[Data entries]

"""

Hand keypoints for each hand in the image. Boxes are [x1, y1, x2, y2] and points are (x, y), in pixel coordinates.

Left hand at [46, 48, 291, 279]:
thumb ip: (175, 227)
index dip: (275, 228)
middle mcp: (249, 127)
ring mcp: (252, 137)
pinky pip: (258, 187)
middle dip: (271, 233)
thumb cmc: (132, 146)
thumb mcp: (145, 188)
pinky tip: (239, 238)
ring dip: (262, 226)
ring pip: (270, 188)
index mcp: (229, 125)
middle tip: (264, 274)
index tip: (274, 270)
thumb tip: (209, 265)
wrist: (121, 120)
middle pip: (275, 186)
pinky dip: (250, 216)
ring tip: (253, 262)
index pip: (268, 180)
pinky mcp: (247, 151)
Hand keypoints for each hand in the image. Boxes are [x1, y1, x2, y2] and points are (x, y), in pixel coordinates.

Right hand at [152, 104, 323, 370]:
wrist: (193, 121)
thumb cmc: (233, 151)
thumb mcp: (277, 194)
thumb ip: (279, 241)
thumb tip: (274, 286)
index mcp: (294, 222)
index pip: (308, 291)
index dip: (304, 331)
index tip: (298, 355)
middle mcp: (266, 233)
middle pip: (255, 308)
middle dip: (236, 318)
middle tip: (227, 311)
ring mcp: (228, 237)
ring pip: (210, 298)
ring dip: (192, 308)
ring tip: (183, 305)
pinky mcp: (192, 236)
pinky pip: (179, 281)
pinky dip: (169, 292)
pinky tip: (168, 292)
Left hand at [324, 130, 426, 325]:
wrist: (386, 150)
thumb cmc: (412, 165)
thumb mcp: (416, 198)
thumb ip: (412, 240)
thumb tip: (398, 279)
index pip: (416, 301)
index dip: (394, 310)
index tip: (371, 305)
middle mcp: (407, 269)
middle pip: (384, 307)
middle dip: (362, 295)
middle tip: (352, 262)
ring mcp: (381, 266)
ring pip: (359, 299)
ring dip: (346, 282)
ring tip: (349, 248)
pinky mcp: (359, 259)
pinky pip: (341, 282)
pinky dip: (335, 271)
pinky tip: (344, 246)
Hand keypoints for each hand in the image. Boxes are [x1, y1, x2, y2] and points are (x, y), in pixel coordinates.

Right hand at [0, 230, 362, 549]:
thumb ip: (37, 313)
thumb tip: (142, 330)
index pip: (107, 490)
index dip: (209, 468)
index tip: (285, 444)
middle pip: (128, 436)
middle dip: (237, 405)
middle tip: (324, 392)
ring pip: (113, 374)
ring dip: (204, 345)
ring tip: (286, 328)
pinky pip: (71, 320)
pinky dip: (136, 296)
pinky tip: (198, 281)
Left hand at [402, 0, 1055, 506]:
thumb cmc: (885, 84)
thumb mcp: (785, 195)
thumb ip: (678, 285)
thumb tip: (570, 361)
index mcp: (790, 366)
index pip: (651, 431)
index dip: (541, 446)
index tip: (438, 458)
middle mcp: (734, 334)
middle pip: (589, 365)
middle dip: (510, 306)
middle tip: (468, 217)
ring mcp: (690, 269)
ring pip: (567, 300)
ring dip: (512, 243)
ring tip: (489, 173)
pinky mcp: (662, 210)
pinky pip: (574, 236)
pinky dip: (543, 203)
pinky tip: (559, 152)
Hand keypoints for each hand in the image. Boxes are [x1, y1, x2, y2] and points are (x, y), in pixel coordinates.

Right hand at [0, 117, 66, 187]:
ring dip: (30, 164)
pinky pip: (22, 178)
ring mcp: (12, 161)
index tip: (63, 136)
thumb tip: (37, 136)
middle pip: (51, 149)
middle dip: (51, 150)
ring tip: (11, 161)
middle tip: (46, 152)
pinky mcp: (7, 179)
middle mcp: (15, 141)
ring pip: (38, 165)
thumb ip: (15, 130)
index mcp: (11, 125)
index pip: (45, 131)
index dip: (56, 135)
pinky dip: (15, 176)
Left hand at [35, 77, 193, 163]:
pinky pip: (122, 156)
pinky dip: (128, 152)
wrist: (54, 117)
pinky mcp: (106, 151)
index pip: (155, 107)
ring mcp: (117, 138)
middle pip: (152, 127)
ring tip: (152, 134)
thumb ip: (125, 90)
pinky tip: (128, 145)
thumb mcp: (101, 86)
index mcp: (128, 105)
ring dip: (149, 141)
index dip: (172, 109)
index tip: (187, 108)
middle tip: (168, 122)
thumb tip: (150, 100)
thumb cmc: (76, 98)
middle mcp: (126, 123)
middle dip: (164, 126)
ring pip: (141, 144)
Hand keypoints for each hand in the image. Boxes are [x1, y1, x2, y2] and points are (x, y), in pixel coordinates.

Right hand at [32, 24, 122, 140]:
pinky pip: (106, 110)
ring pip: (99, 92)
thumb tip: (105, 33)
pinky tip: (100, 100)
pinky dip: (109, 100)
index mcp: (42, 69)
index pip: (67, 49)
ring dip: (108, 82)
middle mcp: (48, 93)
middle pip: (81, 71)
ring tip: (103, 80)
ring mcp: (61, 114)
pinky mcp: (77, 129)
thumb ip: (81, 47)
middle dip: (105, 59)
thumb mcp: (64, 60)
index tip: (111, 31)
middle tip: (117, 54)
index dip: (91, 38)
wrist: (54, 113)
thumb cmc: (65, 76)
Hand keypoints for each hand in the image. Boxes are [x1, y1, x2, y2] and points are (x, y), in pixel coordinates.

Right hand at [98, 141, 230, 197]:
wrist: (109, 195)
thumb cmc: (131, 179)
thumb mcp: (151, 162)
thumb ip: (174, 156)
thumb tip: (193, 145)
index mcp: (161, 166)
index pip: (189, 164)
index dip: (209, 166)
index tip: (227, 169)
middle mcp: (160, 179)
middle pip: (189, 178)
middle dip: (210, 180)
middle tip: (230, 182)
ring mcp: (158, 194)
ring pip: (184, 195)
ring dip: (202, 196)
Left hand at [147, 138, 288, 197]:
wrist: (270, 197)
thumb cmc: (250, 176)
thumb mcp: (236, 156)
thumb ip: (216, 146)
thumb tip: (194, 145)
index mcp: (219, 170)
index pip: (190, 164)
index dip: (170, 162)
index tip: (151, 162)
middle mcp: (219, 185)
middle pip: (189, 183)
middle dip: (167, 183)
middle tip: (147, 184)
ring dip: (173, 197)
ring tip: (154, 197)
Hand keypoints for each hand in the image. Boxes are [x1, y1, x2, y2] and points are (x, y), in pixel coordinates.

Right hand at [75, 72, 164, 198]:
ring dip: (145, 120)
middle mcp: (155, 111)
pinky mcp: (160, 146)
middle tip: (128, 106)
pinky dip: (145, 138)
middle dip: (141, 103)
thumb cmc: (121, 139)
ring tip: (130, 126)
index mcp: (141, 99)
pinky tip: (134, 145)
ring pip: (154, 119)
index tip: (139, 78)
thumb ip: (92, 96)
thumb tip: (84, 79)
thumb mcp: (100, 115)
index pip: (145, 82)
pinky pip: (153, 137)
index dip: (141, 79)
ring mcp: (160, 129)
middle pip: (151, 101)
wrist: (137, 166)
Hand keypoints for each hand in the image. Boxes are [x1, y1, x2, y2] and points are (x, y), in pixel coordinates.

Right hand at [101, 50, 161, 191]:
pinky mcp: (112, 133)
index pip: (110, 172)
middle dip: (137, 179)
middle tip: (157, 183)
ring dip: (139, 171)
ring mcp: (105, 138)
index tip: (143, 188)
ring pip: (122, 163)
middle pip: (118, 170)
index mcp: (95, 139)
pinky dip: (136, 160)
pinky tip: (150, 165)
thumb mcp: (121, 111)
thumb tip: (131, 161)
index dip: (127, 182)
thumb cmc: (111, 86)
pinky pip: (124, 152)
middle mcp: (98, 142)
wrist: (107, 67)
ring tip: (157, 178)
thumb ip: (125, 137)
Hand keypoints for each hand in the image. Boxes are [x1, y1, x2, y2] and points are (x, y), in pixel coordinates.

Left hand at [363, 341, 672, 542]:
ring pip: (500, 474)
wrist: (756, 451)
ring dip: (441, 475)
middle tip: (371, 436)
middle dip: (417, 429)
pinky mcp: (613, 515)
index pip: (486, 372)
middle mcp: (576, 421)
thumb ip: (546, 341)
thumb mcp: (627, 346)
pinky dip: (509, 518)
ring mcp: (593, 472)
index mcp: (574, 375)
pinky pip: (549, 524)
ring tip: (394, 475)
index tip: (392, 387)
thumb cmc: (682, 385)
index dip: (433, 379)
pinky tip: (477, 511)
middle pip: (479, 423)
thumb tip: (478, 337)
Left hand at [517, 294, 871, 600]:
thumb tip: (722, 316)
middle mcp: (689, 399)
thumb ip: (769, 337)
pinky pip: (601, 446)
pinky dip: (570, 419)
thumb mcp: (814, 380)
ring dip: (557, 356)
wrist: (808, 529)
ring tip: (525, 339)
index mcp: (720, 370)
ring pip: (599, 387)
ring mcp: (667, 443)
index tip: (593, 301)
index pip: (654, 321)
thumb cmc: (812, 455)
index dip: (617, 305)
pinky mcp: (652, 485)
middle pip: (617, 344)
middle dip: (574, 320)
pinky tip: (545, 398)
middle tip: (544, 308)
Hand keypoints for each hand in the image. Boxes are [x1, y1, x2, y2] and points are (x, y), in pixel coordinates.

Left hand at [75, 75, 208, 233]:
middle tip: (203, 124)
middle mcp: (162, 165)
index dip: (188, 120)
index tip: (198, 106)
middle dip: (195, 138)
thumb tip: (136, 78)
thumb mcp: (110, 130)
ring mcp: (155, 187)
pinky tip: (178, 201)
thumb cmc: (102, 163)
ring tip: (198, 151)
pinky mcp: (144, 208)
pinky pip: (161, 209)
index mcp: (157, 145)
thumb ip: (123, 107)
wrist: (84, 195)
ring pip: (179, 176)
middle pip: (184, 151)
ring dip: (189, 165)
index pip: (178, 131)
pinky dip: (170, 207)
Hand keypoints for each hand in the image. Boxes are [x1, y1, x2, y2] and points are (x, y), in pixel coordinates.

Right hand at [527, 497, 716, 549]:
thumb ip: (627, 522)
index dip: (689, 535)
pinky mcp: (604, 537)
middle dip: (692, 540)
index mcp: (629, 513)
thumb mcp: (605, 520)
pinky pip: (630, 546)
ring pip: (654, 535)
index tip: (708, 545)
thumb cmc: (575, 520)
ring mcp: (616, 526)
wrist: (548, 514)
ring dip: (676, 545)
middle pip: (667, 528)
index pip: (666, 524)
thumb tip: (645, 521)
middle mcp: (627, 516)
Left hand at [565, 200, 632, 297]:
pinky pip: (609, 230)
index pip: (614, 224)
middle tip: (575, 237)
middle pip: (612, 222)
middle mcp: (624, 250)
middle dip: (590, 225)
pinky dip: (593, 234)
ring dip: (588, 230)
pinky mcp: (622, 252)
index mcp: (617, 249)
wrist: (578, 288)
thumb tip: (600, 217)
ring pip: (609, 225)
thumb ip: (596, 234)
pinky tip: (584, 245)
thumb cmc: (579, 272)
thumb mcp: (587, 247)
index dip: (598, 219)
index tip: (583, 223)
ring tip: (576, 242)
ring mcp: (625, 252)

"""

[Exercise aim] Wherever a line in the records contains the word "Left", copy that line.

[Exercise response]
Left hand at [46, 48, 291, 279]:
Left hand at [324, 130, 426, 325]:
Left hand at [402, 0, 1055, 506]:
Left hand at [35, 77, 193, 163]:
Left hand at [147, 138, 288, 197]:
Left hand at [363, 341, 672, 542]:
Left hand at [517, 294, 871, 600]:
Left hand at [75, 75, 208, 233]:
Left hand at [565, 200, 632, 297]:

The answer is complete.